Monday, August 10, 2009

$14 Million Judgment Against City is Upheld

Posted By on Mon, Aug 10, 2009 at 8:05 PM

Following today’s announcement that by default the Fifth U.S. Court of Appeals has upheld a $14 million judgment for former death-row inmate, John Thompson, against the New Orleans District Attorney’s Office, DA Leon Cannizzaro says his office will now have to consider the next step.

“We have an obligation to pursue it to the next level, which would be the United States Supreme Court,” Cannizzaro says, adding he hasn’t had a chance yet to review today’s ruling.

The Fifth U.S. Court of Appeals is made up of 16 judges, so eight judges were for upholding the decision by the a three-judge panel from the U.S. Fifth Circuit Court of Appeals, which in December of last year had upheld a jury decision awarding Thompson $14 million in damages and $1 million in attorney fees because the DA's office failed to properly train, monitor and supervise its attorneys on evidence disclosure. Since the 16 judges were unable to come to a majority decision, the case reverts back to the ruling by the three-judge panel.

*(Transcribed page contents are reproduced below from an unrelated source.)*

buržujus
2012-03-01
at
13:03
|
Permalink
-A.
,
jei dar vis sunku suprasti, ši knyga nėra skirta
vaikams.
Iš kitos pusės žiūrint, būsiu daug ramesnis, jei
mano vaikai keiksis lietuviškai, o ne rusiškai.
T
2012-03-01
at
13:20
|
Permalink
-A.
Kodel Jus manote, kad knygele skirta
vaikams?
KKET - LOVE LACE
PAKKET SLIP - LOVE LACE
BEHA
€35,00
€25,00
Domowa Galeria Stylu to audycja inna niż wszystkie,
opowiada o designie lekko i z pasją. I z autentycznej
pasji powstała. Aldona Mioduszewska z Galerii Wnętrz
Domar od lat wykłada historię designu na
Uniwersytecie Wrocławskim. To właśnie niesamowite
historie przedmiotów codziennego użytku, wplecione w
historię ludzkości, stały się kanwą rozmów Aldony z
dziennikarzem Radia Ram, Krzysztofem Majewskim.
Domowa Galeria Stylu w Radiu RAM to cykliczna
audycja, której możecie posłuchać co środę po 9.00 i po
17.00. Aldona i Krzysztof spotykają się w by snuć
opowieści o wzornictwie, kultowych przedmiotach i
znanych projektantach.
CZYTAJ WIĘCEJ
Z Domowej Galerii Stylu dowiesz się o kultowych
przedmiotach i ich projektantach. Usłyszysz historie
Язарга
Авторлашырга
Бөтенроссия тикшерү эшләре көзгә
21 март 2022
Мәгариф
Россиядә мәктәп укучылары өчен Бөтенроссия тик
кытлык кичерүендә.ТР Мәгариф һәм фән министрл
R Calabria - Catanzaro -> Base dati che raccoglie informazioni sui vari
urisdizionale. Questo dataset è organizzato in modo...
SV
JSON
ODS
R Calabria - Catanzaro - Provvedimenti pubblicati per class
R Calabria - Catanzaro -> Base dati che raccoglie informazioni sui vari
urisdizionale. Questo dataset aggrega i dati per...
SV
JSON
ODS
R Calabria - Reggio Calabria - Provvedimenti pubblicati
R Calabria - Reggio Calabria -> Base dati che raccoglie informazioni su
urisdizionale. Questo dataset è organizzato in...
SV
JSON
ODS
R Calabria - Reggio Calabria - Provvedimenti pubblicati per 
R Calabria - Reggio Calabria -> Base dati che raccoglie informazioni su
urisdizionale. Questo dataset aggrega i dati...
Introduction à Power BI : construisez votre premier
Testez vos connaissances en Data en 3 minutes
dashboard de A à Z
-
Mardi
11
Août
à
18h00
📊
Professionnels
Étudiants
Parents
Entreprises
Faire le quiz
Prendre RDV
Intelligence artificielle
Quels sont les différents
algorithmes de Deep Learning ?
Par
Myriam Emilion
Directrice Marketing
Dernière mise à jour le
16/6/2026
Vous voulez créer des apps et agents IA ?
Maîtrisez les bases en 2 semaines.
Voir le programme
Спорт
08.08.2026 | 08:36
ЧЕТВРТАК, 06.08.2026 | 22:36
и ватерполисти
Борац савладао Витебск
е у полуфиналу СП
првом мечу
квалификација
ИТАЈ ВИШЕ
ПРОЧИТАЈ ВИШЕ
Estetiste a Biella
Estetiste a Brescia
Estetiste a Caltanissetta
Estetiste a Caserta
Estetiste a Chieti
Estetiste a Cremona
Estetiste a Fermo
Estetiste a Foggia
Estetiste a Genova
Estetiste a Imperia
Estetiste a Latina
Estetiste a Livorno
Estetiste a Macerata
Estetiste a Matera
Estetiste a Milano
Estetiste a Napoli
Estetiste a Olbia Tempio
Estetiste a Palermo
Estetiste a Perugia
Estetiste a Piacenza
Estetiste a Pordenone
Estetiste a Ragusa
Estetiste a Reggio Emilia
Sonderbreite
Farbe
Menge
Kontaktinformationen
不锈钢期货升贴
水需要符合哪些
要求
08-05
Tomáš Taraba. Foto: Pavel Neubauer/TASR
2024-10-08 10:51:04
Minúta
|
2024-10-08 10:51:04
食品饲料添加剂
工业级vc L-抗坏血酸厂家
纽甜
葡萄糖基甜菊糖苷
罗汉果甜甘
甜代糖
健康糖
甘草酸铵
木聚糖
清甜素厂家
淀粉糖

On Jan. 17, 1985, Thompson was charged with the murder of hotel executive Ray Liuzza, who was robbed and killed a month earlier. Before that case went to trial, Connick's office convicted Thompson of armed robbery in an unrelated case. Thompson's attorneys in the murder case, knowing that prosecutors would use the armed robbery conviction against him if he testified in his own defense, advised him not to take the stand in the murder trial, which lasted three days. Thompson, who had 4-year-old and 6-year-old sons at the time, was convicted and sentenced to death.

Fourteen years later — just one month before he was scheduled to be executed by lethal injection — investigators working for Thompson discovered the DA's office had withheld blood evidence that would have exonerated him of the armed robbery. It took another four years for Thompson to win a new trial on the murder charge, on grounds he was deprived of his constitutional right to testify in his own defense. Thompson testified in the second trial, and his attorneys presented other DA-withheld evidence — including police and incident reports, witness statements, and eyewitnesses to the crime. This time, a jury deliberated 35 minutes before acquitting Thompson.